DC Comics brought in a number of great creators from the United Kingdom, starting in 1984, and if you had read any imported comics like 2000 A.D. or Warrior magazine, you were eagerly anticipating their work on mainstream DC heroes. If it was not obvious what was happening, this cover by Brian Bolland on Amazing Heroes #52 made it very clear. Judge Dredd, the character who had cracked the American market with superb artwork by Bolland and others, had opened the door for other creators from the UK.
Bolland was almost finished with Camelot 3000 by the time that Amazing Heroes cover was published. Eleven stellar issues had been published—though we would have to wait about a year for the final issue (#12) to finally appear in 1985.
Dave Gibbons became the regular artist on Green Lantern in 1984, joining writer Len Wein for a series of stories that would see John Stewart take over as Earth’s Green Lantern for a while.

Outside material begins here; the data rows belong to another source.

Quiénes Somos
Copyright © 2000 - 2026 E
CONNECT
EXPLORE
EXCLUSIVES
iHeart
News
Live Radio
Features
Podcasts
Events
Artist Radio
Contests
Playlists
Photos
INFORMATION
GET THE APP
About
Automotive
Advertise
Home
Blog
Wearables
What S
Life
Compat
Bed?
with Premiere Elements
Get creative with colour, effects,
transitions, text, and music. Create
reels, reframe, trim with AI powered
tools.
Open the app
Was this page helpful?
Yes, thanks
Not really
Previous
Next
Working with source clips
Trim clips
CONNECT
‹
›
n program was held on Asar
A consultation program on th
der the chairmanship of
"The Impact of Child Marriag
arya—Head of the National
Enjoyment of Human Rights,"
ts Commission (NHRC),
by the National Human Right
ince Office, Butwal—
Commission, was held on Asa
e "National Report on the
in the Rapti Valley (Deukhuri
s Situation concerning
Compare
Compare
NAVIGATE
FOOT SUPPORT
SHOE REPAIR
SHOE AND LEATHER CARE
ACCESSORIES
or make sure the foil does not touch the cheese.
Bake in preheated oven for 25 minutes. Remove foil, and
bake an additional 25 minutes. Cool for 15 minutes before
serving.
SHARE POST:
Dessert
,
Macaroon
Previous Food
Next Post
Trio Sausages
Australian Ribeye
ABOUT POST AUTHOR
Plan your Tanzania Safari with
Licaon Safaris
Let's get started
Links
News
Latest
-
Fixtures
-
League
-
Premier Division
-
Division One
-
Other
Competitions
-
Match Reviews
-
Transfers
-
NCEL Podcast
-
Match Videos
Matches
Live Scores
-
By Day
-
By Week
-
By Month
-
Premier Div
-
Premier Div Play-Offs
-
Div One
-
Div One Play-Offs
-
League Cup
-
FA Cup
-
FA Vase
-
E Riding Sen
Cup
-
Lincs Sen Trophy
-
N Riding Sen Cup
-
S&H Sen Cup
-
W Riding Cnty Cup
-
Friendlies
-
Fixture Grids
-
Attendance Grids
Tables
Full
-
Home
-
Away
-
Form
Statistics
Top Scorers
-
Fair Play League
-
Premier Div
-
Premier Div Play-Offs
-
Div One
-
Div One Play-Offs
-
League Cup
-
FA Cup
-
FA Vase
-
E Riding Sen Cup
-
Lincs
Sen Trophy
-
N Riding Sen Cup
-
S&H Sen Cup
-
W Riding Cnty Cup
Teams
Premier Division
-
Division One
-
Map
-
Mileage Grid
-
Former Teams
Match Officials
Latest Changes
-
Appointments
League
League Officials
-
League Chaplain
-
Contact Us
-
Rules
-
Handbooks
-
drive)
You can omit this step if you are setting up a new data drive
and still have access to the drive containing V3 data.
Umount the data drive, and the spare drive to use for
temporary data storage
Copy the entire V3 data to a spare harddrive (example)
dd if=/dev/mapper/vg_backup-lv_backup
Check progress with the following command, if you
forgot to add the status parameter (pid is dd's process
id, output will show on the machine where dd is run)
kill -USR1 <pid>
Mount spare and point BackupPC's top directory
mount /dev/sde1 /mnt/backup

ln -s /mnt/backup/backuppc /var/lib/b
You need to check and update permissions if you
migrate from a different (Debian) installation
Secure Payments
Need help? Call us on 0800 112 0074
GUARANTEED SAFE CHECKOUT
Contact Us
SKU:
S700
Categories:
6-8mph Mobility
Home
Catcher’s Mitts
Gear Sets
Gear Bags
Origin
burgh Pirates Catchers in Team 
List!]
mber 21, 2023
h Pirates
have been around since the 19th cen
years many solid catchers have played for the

Alan Moore’s first issue of Swamp Thing was cover dated January 1984, meaning that it probably appeared in stores around Oct-Nov 1983. I remember picking up this issue, without having read any of Moore’s previous work, but willing to give him a chance. I thought it was a very good story and showed a lot of promise. My jaw would drop to the ground when I read the next issue (#21) which contained The Anatomy Lesson. That one prompted me to buy anything and everything written by Moore, including the Warrior magazines with the Marvelman & V for Vendetta stories.

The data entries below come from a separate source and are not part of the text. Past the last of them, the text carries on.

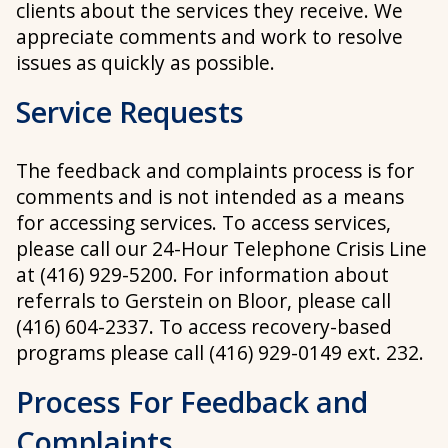
clients about the services they receive. We
appreciate comments and work to resolve
issues as quickly as possible.
Service Requests
The feedback and complaints process is for
comments and is not intended as a means
for accessing services. To access services,
please call our 24-Hour Telephone Crisis Line
at (416) 929-5200.
For information about
referrals to Gerstein on Bloor, please call
(416) 604-2337
.
To access recovery-based
programs please call (416) 929-0149 ext. 232.
Process For Feedback and
Complaints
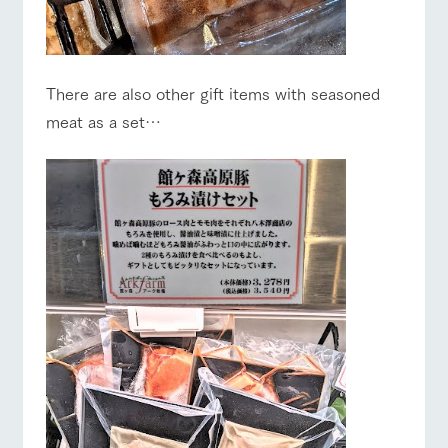
There are also other gift items with seasoned
meat as a set…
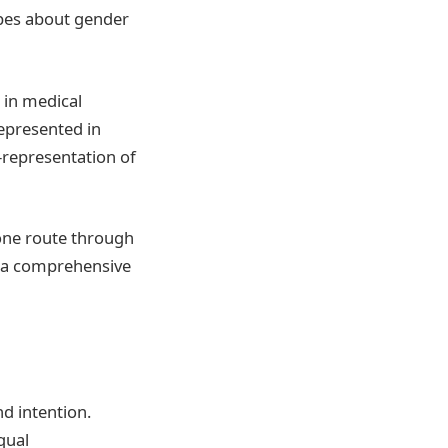
ypes about gender
e in medical
represented in
-representation of
 one route through
g a comprehensive
d intention.
qual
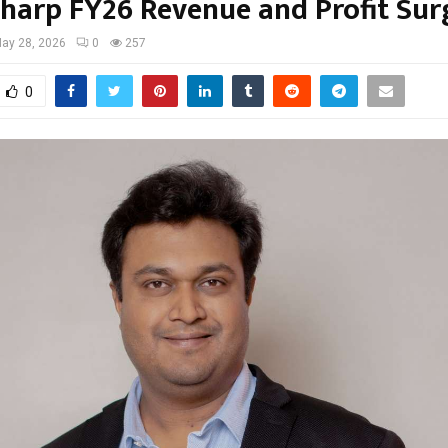
Sharp FY26 Revenue and Profit Sur
ay 28, 2026
0
257
0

Alan Davis joined a bit later, in 1985, when his stint began on Batman & The Outsiders. I enjoyed his work on this title, although when I re-read these issues now, his style was a bit rough and his storytelling was yet as “epic” as it would become in later years.
Later in 1988, we got a second wave of creators from the UK. Jamie Delano started on Hellblazer #1, along with John Ridgway. Neil Gaiman and Dave McKean’s Black Orchid mini-series was also published in 1988. It was a revolutionary period for comics fans! Nuff Said.